Every organization has a great deal of knowledge, which is stored on sticky notes, in desk drawers, in file servers, in the minds of its employees, and in many other places. The continuing challenge is to arrange it so that it can be shared, retrieved, and used effectively by those who should have access to it.
Perhaps it’s easier to know when your knowledge management practices are falling short than to give a perfect definition of knowledge management. Therefore, we invite you to engage in reflection and self-assessment.
Ask yourself whether your nonprofit organization’s staff is experiencing any of the following:
- When a staff member gets sick, takes a leave, retires, resigns, or goes on vacation, then other employees are unable to locate crucial information.
- The executive director (or another top-level staff member) is scheduled to retire, but his/her most crucial organizational knowledge is not written down, and there is no strategy in place for conveying it to his/her successor.

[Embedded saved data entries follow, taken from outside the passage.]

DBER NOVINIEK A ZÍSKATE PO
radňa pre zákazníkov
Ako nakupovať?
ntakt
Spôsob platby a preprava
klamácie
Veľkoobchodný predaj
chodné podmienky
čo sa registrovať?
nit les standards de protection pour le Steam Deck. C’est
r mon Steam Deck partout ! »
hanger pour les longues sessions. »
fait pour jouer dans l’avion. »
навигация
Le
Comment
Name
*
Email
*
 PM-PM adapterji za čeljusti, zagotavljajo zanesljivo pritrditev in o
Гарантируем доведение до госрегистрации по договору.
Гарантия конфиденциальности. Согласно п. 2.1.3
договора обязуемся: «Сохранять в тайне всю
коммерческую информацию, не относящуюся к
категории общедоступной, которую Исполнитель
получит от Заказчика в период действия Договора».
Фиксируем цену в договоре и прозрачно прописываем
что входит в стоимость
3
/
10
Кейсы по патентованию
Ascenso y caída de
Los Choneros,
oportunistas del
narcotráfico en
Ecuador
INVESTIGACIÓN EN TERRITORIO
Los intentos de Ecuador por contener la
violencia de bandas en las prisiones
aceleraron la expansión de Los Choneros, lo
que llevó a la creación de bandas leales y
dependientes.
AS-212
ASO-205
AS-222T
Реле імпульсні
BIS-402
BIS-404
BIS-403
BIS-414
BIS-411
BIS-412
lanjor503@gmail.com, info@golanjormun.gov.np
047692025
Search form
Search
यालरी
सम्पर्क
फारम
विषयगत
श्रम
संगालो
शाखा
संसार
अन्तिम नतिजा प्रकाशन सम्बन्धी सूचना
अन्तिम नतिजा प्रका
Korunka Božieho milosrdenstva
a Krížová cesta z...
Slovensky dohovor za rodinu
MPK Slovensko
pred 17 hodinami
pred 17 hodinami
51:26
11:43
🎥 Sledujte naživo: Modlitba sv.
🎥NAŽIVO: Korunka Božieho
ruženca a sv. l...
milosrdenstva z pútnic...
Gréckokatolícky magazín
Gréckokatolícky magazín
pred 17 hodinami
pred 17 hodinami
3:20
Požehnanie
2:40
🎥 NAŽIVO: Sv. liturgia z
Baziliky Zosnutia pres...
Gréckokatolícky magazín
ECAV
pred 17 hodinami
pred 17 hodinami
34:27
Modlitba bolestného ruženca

- Project teams generate multiple versions of key documents, but it’s hard to gather all the changes in one place. No one knows for sure which version is the final one, and the wrong version may be used by accident.
- Manuals of policies and procedures exist, but staff members have difficulty finding the relevant passage in them when they have a specific question that urgently needs to be answered.
- Staff members don’t know about existing resources and reports that could help them make good decisions that are aligned with the executive team’s policies.
- Standard information that is needed for a routine operation must be gathered by hand from disparate paper and electronic sources each time it is needed.
- It is difficult to determine whether the nonprofit organization is meeting its mission fully, partially, or not at all.
If you answered “yes” to any of these items, then you are experiencing problems. Effective knowledge management is simply that which enables you to overcome these problems.
Not every nonprofit needs an expensive and elaborate knowledge management system; for some, it can be as simple as establishing a standard practice for naming files. For very large nonprofits, it might involve a costly knowledge management system that involves months or years of planning, implementation, training, and maintenance. It’s quite likely that your own organization can do very well with a modest knowledge management strategy.